Figure 13 makes this trade-off more concrete. We show the nominal S/N for our 500 deg2 survey as reported in Table 1 and the expected limiting magnitude of the HLIS, where the detected galaxies have mAB < 26.7. For our ares models, we are also able to self-consistently model the change in galaxy bias and number density as a function of this magnitude limit (see Figure 3). We compute the projected S/N for proposed deeper observations that are 1 mag deeper (mAB < 27.7) and 2 mag deeper (mAB < 28.7). To reflect the fact that a smaller sky area is probed, we set Npatch = 1 (i.e., this deeper survey only covers a single patch of 100 deg2). We can see that going 1 mag deeper leads to a modest increase in projected S/N, from 12σ–13σ for the default set of observing parameters, even at the expense of sky coverage. However, going 2 mag deeper leads to a significant increase in the projected S/N, to 29σ.

Figure 13. Refer to the following caption and surrounding text.

Figure 13. The projected S/N as a function of the limiting magnitude mAB for different combinations of observational parameters. Left: the forecast S/N for a horizon wedge. Right: the S/N for m = 1.0. We show different values of fLAE using different symbols, and use color to denote ares vs. BlueTides galaxy models (the latter of which are only shown for mAB < 26.7). For our assumed default parameters, 1 magnitude of deeper observations corresponds to a slight increase of the S/N, from 12σ–13σ. Note that when considering the deeper observations, we use a sky coverage of 100 deg2 rather than 500 deg2. Going 2 magnitudes deeper corresponds to a further increase to an S/N of 29σ. See Section 5 for more discussion.

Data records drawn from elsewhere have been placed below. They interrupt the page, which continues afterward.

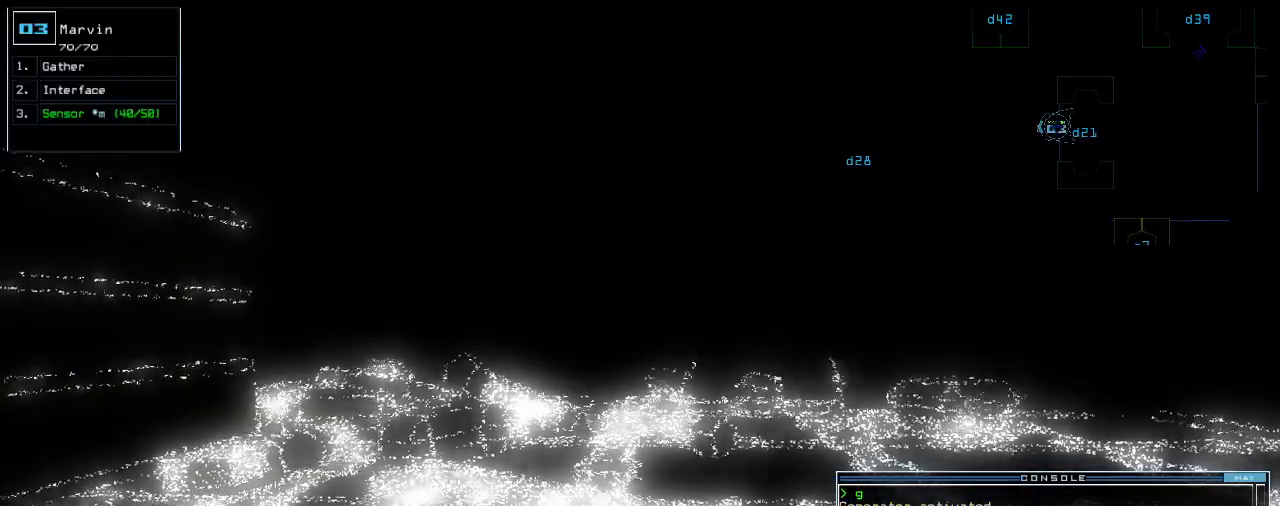
{"keys": ["return"], "events": [[500, "return", "down"]]}
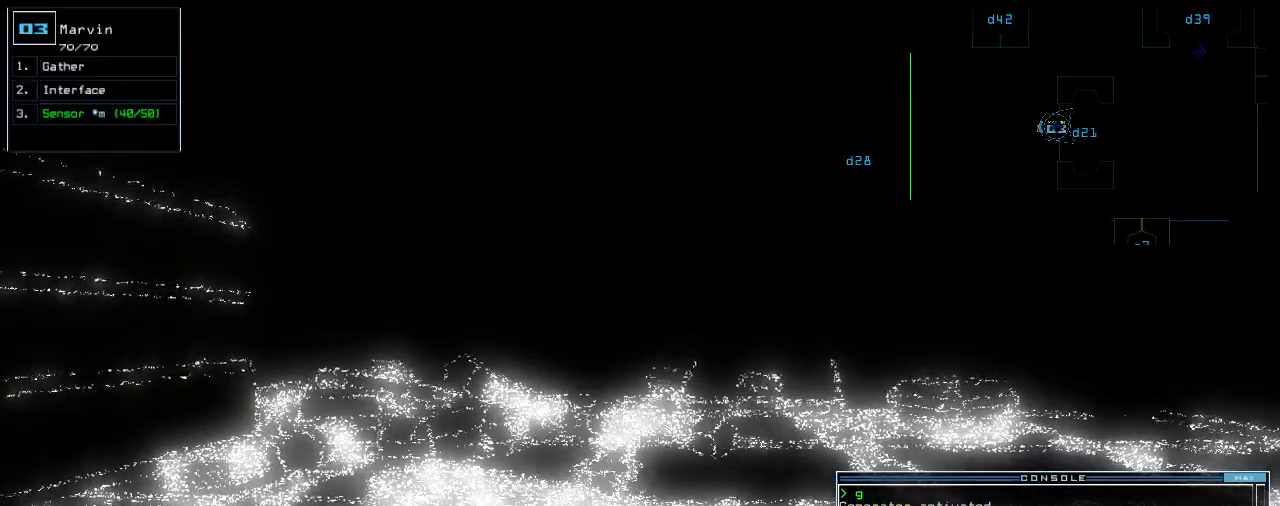
{"keys": [], "events": [[60, "return", "up"], [300, "c", "down"], [360, "c", "up"], [420, "c", "down"], [480, "c", "up"]]}
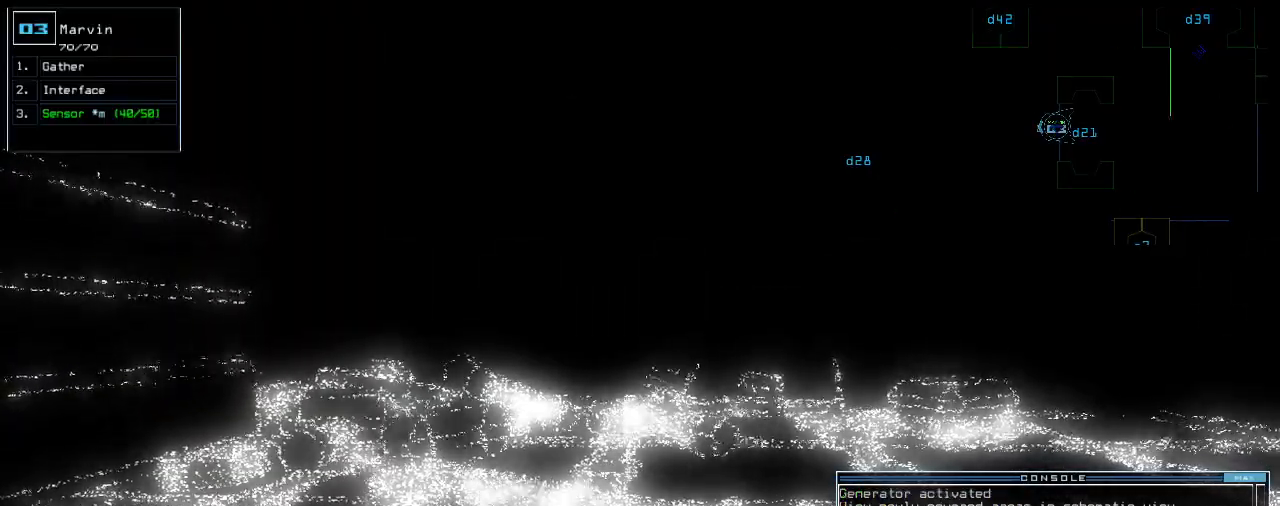
{"keys": ["down"], "events": [[460, "down", "down"]]}
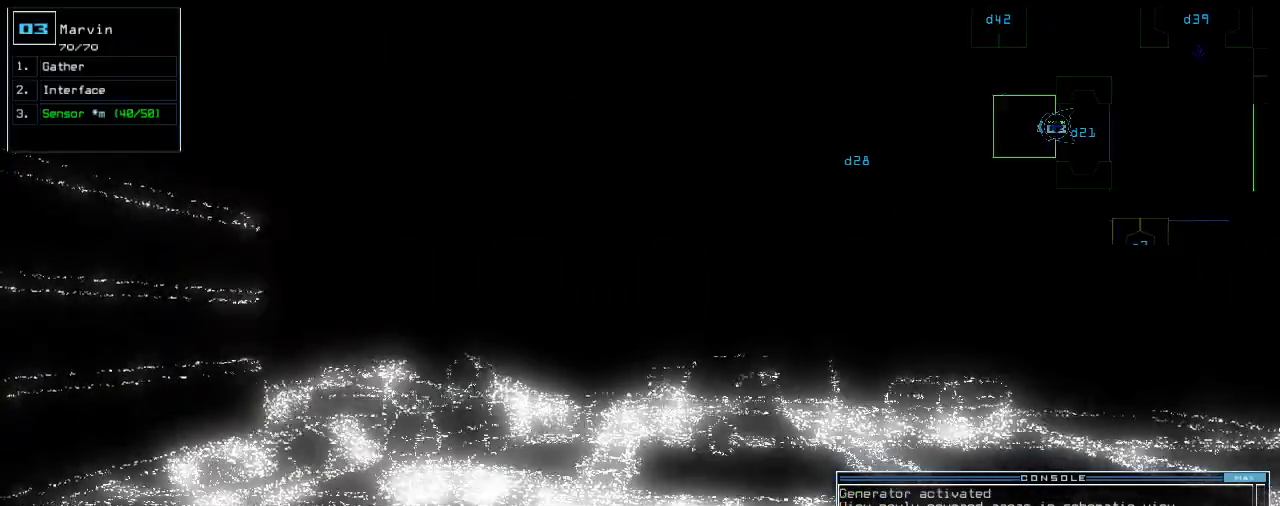
{"keys": ["down"], "events": []}
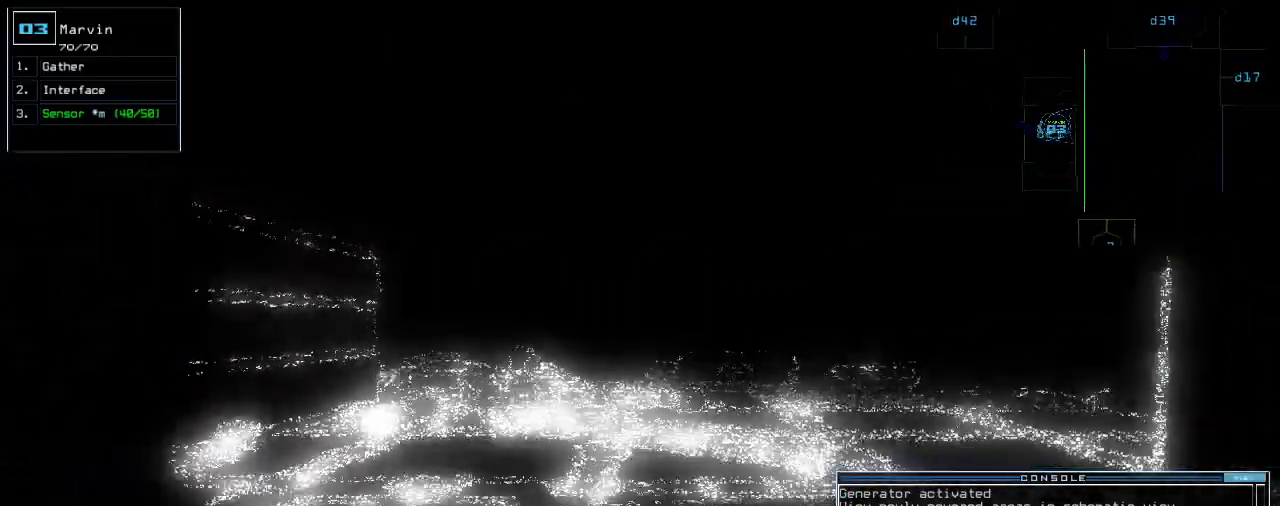
{"keys": ["down"], "events": []}
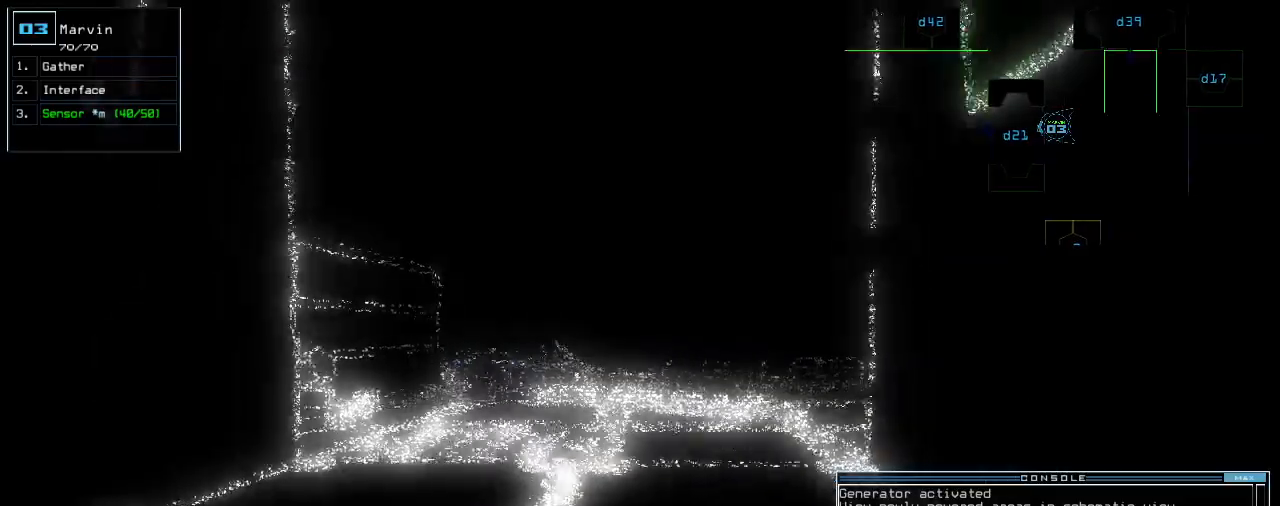
{"keys": ["down"], "events": [[180, "return", "down"], [240, "return", "up"], [420, "left", "down"], [480, "left", "up"]]}
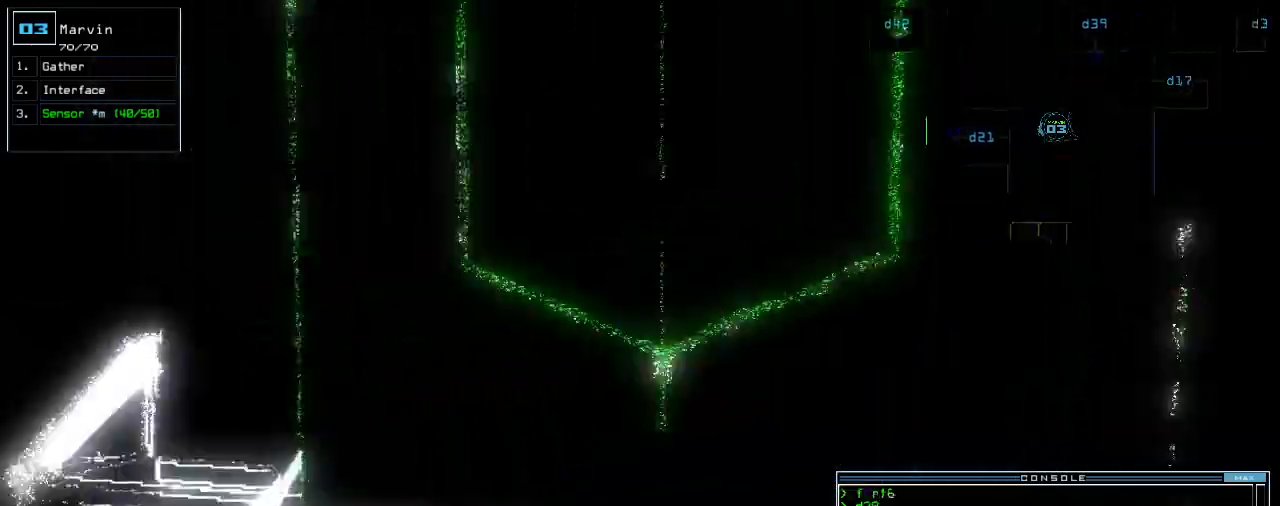
{"keys": [], "events": [[140, "space", "down"], [160, "down", "up"], [240, "space", "up"]]}
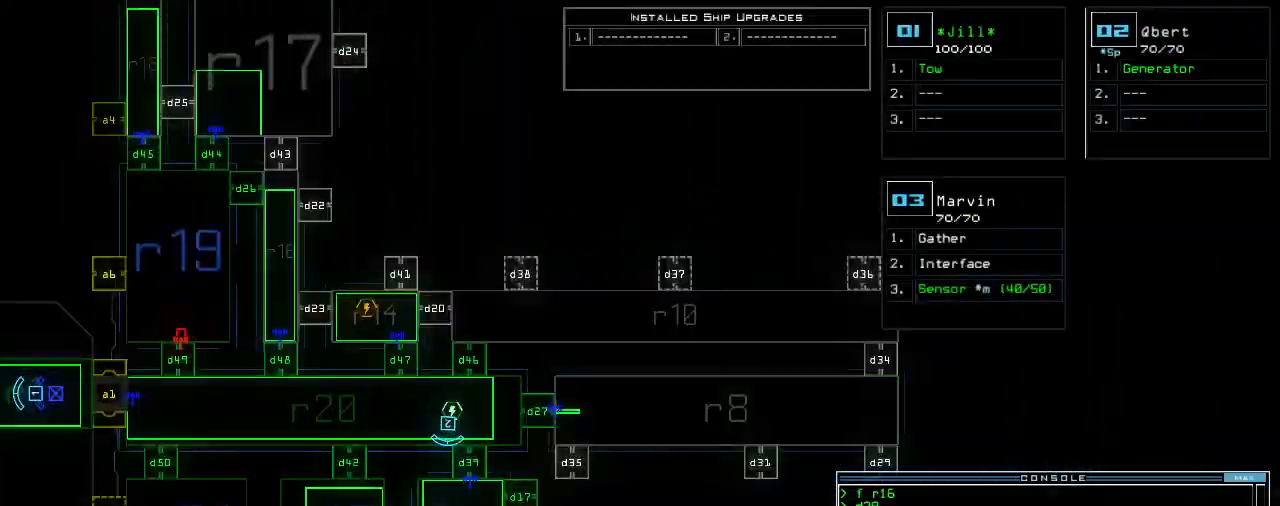
{"keys": [], "events": [[380, "d", "down"], [440, "d", "up"]]}
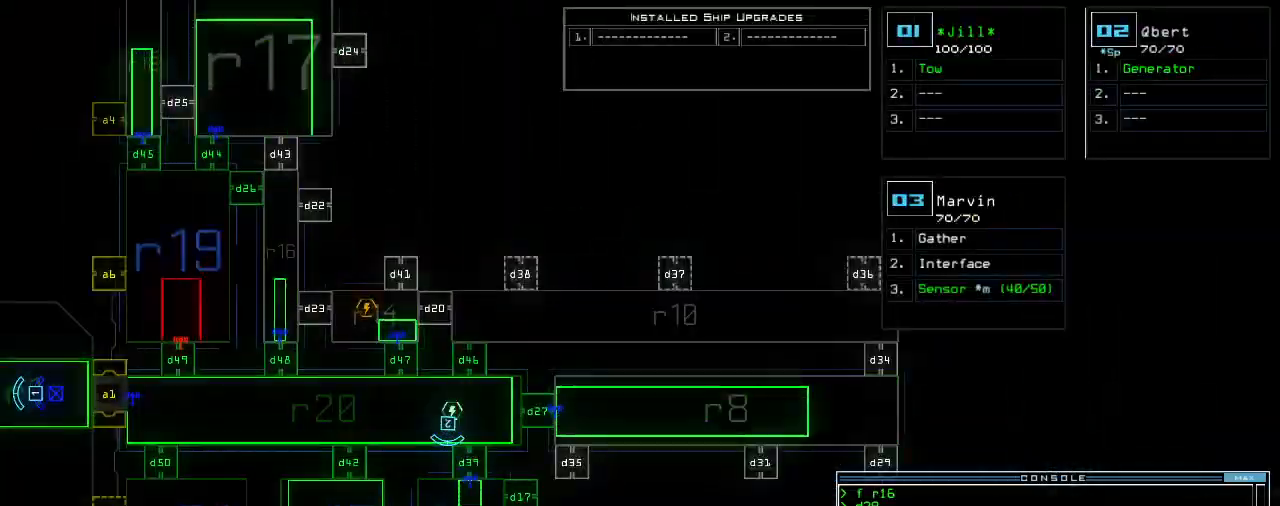
{"keys": [], "events": []}
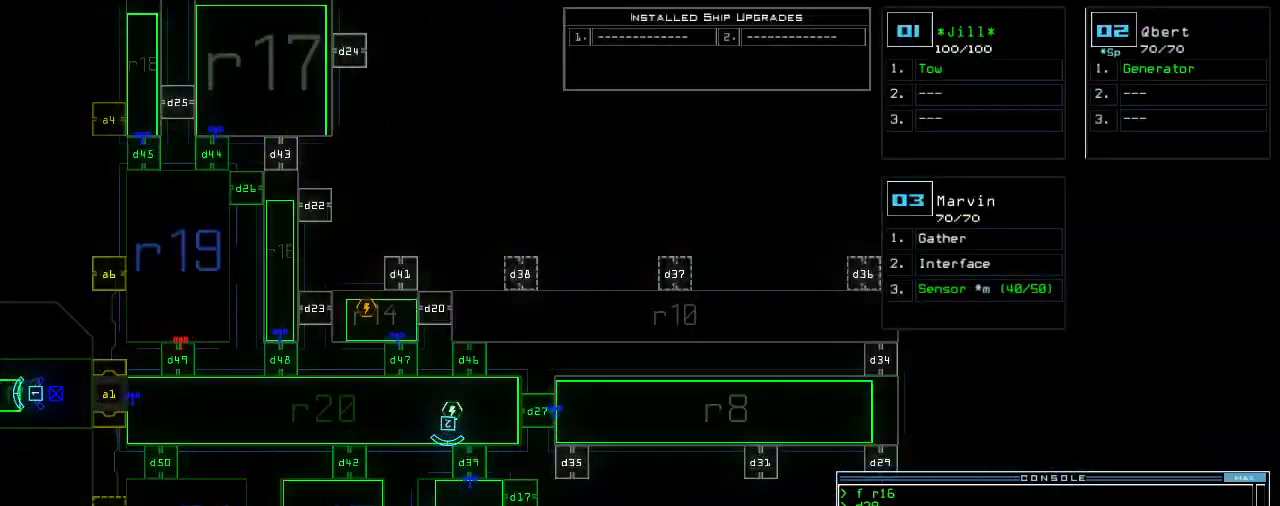
{"keys": ["return"]}
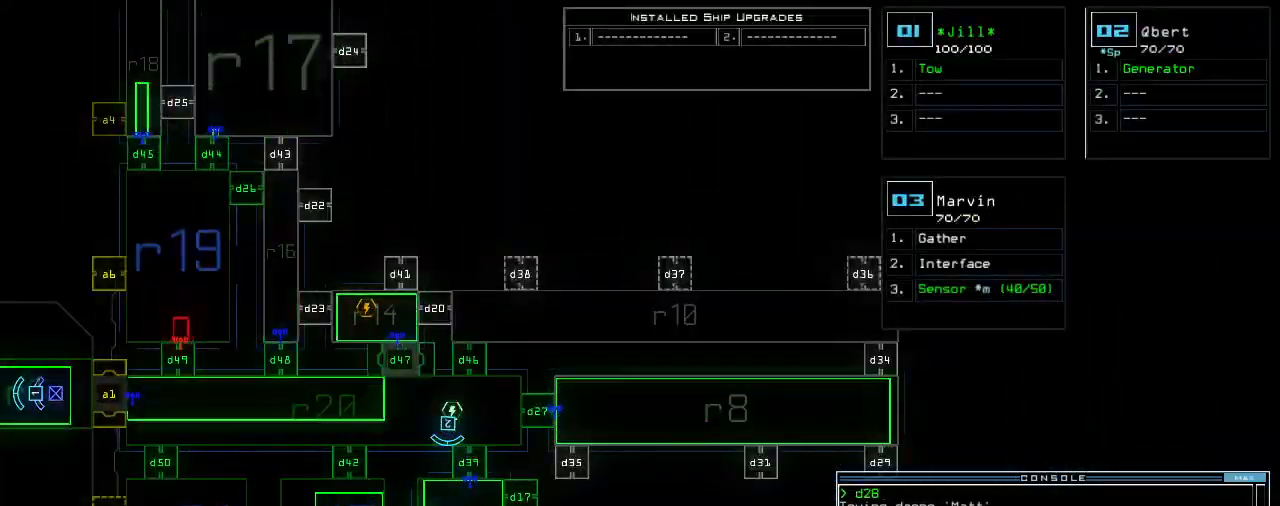
{"keys": ["down", "left"], "events": [[20, "return", "up"], [300, "2", "down"], [340, "left", "down"], [380, "2", "up"], [380, "down", "down"]]}
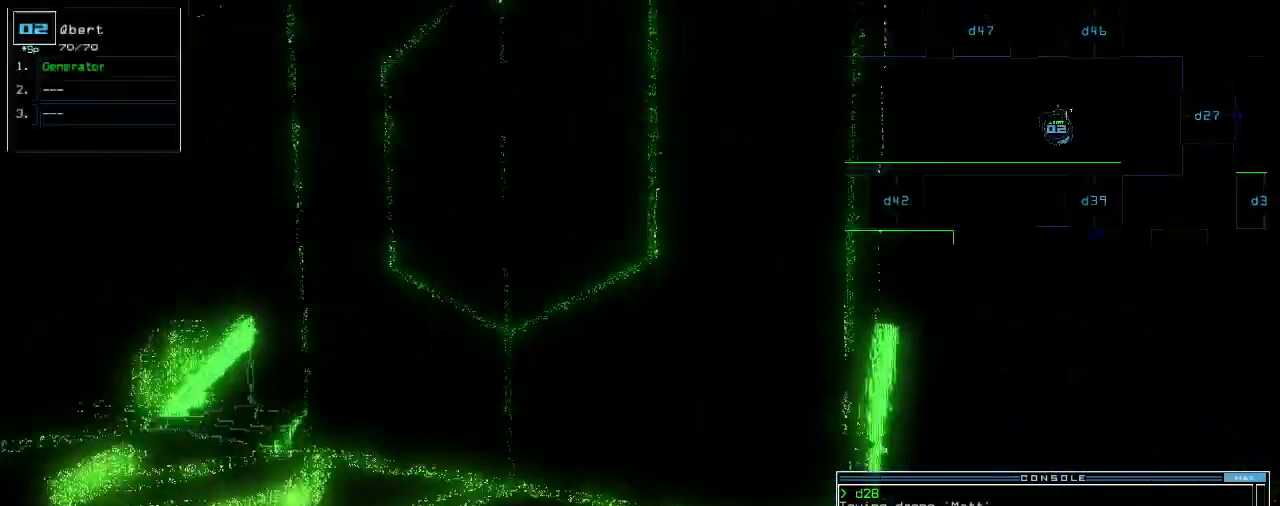
{"keys": ["down"], "events": [[160, "left", "up"], [200, "t", "down"], [240, "e", "down"], [280, "t", "up"], [320, "e", "up"], [320, "return", "down"], [400, "return", "up"]]}
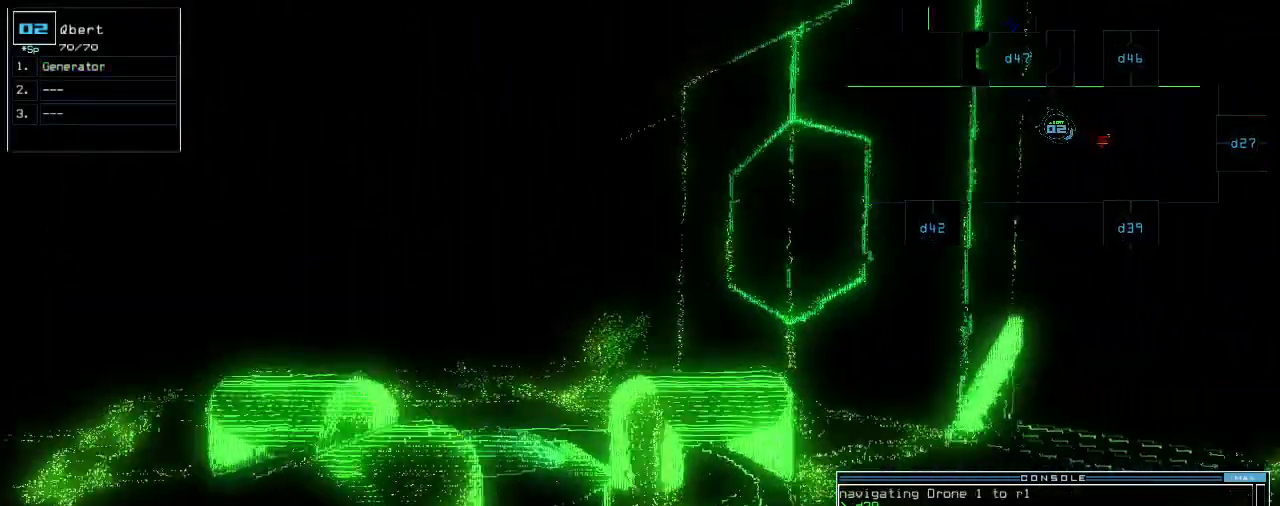
{"keys": ["down"], "events": [[260, "right", "down"], [440, "right", "up"]]}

Standard image High-resolution image

We note also that in principle, these deeper photometric surveys also require deeper grism coverage in the accompanying areas. As shown in Figure 4, going 2 mag deeper in imaging requires roughly five times deeper spectroscopy to observe all of these sources in Lyα. Other studies have considered other possible deep field options (e.g., Drakos et al. 2022), such as covering 10 deg2 with relatively deep photometry and spectroscopy. In this case, we project a detection of 4.0σ for a limiting magnitude of mAB < 27.7 (i.e., 1 mag deeper than the nominal HLIS), and a 9.0σ detection for mAB < 28.7.

6. Conclusion

In this paper, we explore the prospects for the 21 cm galaxy cross-spectrum for upcoming measurements. 18 We show that such a signal is nominally detectable for projected measurements for HERA and the Roman Space Telescope, with a forecasted sensitivity of 12σ even under pessimistic assumptions regarding the foreground wedge, i.e., the region of Fourier space unusable owing to foreground contamination. We find that the accuracy of spectroscopically determined redshift values σz does not dramatically impact the sensitivity of the measurement, though photometrically determined redshifts will not produce a statistically significant detection. In our fiducial forecast, we assume an effective duty cycle of 10% for the LAE objects detected by the HLS, which has a significant impact on the forecasted sensitivity. If instead the effective duty cycle is 1%, a significant detection is still possible, though this lower significance can be mitigated with a deeper galaxy survey, less 21 cm foreground contamination, or an intrinsically larger galaxy bias consistent with the BlueTides predictions. We also explore the impact of varying the reionization history used in our simulations, and find that the effect is not very significant. The one caveat is for sufficiently late reionization histories (where the midpoint of reionization is z ≲ 7), since the grism on Roman cannot detect Lyα in objects at z ≲ 7.2.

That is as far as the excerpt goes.